I think I have a lot of insight to offer on these topics, but I tend to hold back. Honestly, it’s difficult to put myself out there. When I have felt led to share, some are extremely grateful and others look a little shell shocked.
But, if I’m being honest, I also struggle with anger towards those who lure and victimize. Yet, I had to learn that Christ comes to us in our sin, and so if he forgave me, then why not forgive tougher cases than me, as well? I believe he does.
I think the key is grace. We don’t I understand it, we aren’t ever going to be worthy of our own accord, but we’re so grateful when grace is given.
Kathy Sheldon Davis
The Damaged Reader – even the title stopped me in my tracks as I read it tonight, more than two full days after it posted.

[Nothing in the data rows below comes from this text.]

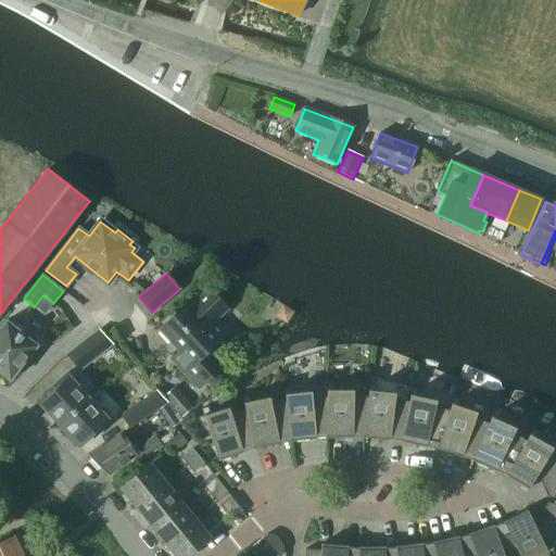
[(171,359),(198,389),(217,371),(202,355),(228,331),(216,319),(227,310),(209,289),(198,300),(194,297),(163,326),(185,348),(171,359)]
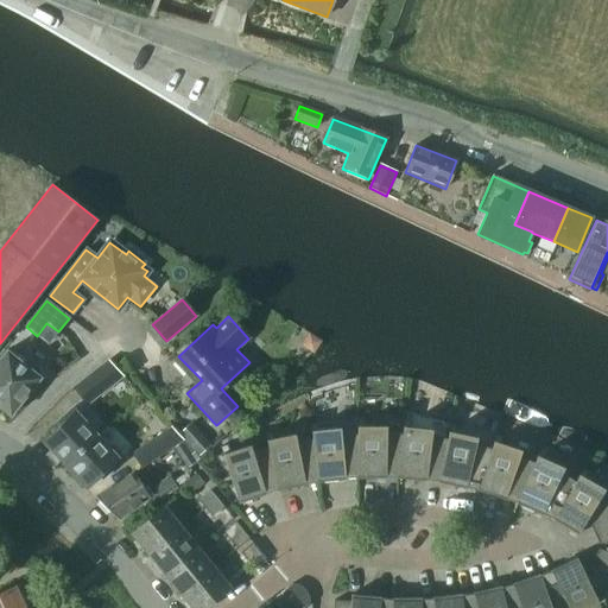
[(0,407),(8,415),(7,415),(10,417),(12,415),(11,415),(27,394),(32,397),(40,386),(38,381),(40,378),(37,375),(39,371),(27,362),(24,365),(6,352),(0,359),(0,407)]
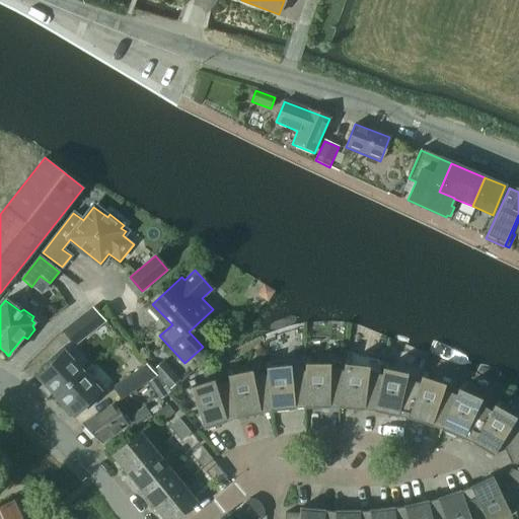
[(63,330),(74,346),(105,321),(93,308),(63,330)]
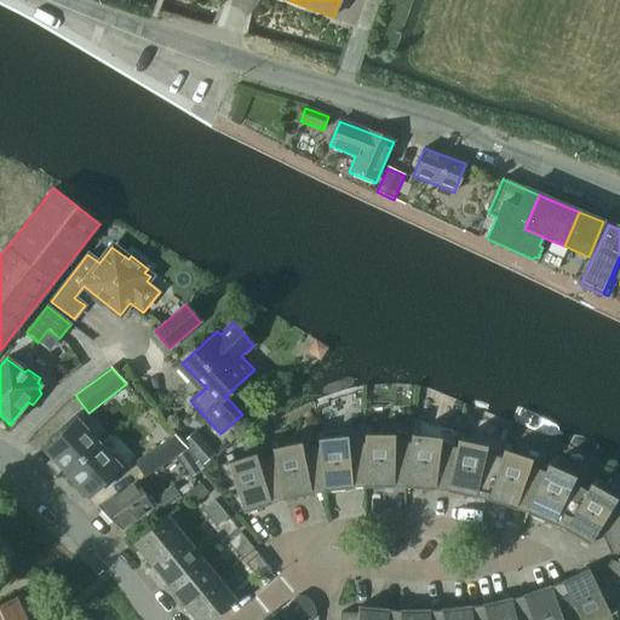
[(44,451),(65,475),(98,445),(86,431),(90,428),(76,414),(61,429),(64,432),(44,451)]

The scene I worked on today portrays this very thing: I’ve been hurt by someone, and I’m also the one who damaged another. The timing is just too interesting, and I’m sure it will affect (iron sharpens iron) the course of my WIP.
Thanks so much.
Angie Arndt
Someone once told me that all sins were equal in God’s eyes. I was furious and railed, “How dare you …” But he insisted, quietly, that the Bible says that sin separates us from God and we’re all sinners. Then he showed me Romans 3:22b-23, “For there is no distinction: for all have sinned and fall short of the glory of God.”
As sinners, we’re all damaged in one form or another. It’s so hard, but thanks for the reminder that when Christ’s blood washes someone clean, we should forgive them, too.